A Year of Mourning: Poems 271-322 of Petrarch’s Rerum vulgarium fragmenta

A Year of Mourning

Poems 271-322 of Petrarch's Rerum vulgarium fragmenta
translated by Lee Harlin Bahan

Now Available for Order from Able Muse Press

Full-length collection of original poetry from Lee Harlin Bahan, now available for pre-order from Able Muse Press, Amazon, Barnes and Noble, Foyles, and other online and offline bookstores worldwide.

 

BOOK DESCRIPTION

    A Year of Mourning - Poems 271-322 of Petrarch's Rerum vulgarium fragmenta
          translated by Lee Harlin Bahan     
    Paperback ~ $17.95

    (Able Muse Press, October 2017)
    82 pages (paperback)
    ISBN 978-1-927409-95-4 (paperback)

    Lee Harlin Bahan delves into the crowded field of Petrarch translations and delivers a classical offering with a postmodern-cool facelift. A Year of Mourning is daring, quirky, and playful, but with traditional trimmings. The expected classical and Biblical references abound, but also vivid allusions to pop culture and the contemporary social scene, including Madonna, Robert Frost, rock ‘n’ roll, even the Walnettos caramel-walnut candy. This is the Petrarch you know alongside the Petrarch you’ve never experienced before. This is a Petrarch translation not to be missed.
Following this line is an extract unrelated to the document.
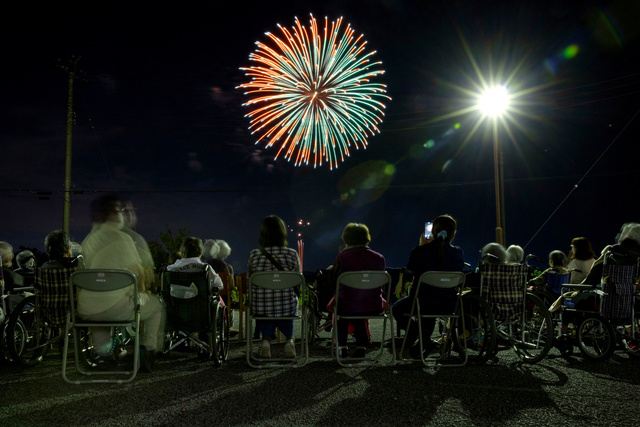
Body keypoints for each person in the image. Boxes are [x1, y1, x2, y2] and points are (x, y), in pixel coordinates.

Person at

    PRAISE FOR A YEAR OF MOURNING:

    Lee Bahan has undertaken a seemingly Herculean task, to translate a group of Petrarch’s sonnets while eliminating almost everything we associate with the word “Petrarchan”; it’s as if her template is a cross between Shakespeare’s “My mistress’ eyes are nothing like the sun” sonnet, and the lyrics of a particularly annoyed and upset country singer. This is emphatically not our grandmother’s Petrarch, but it is by turns startling, engaging, surprising, beguiling and occasionally annoying . . .  paradoxically enough, not unlike the originals. If this is old wine, it’s being served from a winningly flamboyant new bottle.
      —Dick Davis, author of At Home, and Far from Home

    What if that lovelorn Italian sonneteer Francesco Petrarca was a wisecracking guy named Frank Petrarch from Indiana who fell in love with his neighbor’s wife, Laura, and then turned to poetry in sorrow when she died young of an infectious disease? The result might be something like Lee Harlin Bahan’s translations and transformations in this sonnet sequence. Here, the corset tightened until the bones crack has been loosened to allow for a natural diction, syntax, and idiom that allows that old ghost, Petrarch, to speak to us as if he were alive today. The loosened but elegant meter and occasional harmonic rhymes pay homage to the form, but the real interest here is in reflecting Petrarch’s stark emotion structured into wit and rhetorical play. The result is readable, rewarding, and exciting. This is one that belongs on your nightstand.
      —Tony Barnstone, author of Pulp Sonnets

    Lee Harlin Bahan’s A Year of Mourning is a tour de force, translating Petrarch into an idiom and poetics right at home in the twenty-first century. “Translate” is not quite the right word as Bahan updates and postmodernizes Petrarch in fascinating and entertaining fashion, while remaining on solid scholarly ground. References to Frank Zappa, The Rolling Stones, Marilyn Monroe, and The Temptations, among others, spark the fancy, while allusions to the Bible, Chrétien de Troyes, and classic Greek mythology soothe the academic mind. Bahan channels Emily Dickinson, Walt Whitman, Robert Frost, T.S. Eliot, even Ezra Pound and Marianne Moore, in bravura sound-play and audacious prosody. A Year of Mourning is both a satisfying read and a monumental achievement.
      —Vince Gotera, editor of North American Review

    ABOUT THE AUTHOR:

    Lee Harlin Bahan earned her MFA at Indiana University-Bloomington. Her thesis, Migration Solo, won the first Indiana Poetry Chapbook Contest and was published by the Writers’ Center Press of Indianapolis. Her second chapbook, Notes to Sing, was recently published by Finishing Line Press. Lee’s own poetry has appeared in Ploughshares, The Kenyon Review, and The North American Review, and her translations have appeared in Natural Bridge, Southern Humanities Review, and Flying Island. After receiving a local grant to study Italian, Lee enjoyed a month-long residency at Mary Anderson Center for the Arts, Mt. St. Francis, IN, pursuing her goal of translating Petrarch’s sonnets. Lee read from A Year of Mourning at the University of Northern Iowa’s North American Review Bicentennial Conference. The author lives with her husband Pat in a hundred-year-old farmhouse outside Medora, IN.
       A Year of Mourning was a special honoree for the 2016 Able Muse Book Award.